PROVIDED INFORMATION:
►
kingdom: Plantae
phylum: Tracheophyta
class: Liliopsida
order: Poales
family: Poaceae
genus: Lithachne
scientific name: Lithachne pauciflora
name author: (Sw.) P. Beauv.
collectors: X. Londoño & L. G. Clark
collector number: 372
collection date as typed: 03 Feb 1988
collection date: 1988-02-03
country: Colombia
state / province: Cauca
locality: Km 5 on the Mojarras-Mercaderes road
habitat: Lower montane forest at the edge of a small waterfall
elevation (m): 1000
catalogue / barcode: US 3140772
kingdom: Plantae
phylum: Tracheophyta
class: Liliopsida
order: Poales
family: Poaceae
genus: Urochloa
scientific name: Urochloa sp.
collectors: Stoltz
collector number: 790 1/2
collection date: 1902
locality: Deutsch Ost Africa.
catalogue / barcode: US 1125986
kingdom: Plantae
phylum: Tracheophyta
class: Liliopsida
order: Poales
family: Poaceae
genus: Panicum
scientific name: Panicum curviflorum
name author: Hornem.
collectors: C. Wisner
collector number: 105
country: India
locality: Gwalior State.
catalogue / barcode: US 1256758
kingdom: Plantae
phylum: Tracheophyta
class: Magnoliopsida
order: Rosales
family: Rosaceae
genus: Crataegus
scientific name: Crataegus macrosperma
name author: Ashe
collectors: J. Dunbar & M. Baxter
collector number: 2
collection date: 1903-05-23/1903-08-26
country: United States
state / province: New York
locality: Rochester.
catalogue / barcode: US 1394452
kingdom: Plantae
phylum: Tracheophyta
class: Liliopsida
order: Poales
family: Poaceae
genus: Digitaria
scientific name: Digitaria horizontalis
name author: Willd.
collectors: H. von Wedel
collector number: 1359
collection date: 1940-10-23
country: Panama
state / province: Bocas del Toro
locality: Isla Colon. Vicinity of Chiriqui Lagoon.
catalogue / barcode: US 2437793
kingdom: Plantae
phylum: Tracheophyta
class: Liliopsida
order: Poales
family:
◄
WHAT TO PRODUCE: Return each line of the listing above that contains the string "author". Matching is case-sensitive.

RESPONSE:
name author: (Sw.) P. Beauv.
name author: Hornem.
name author: Ashe
name author: Willd.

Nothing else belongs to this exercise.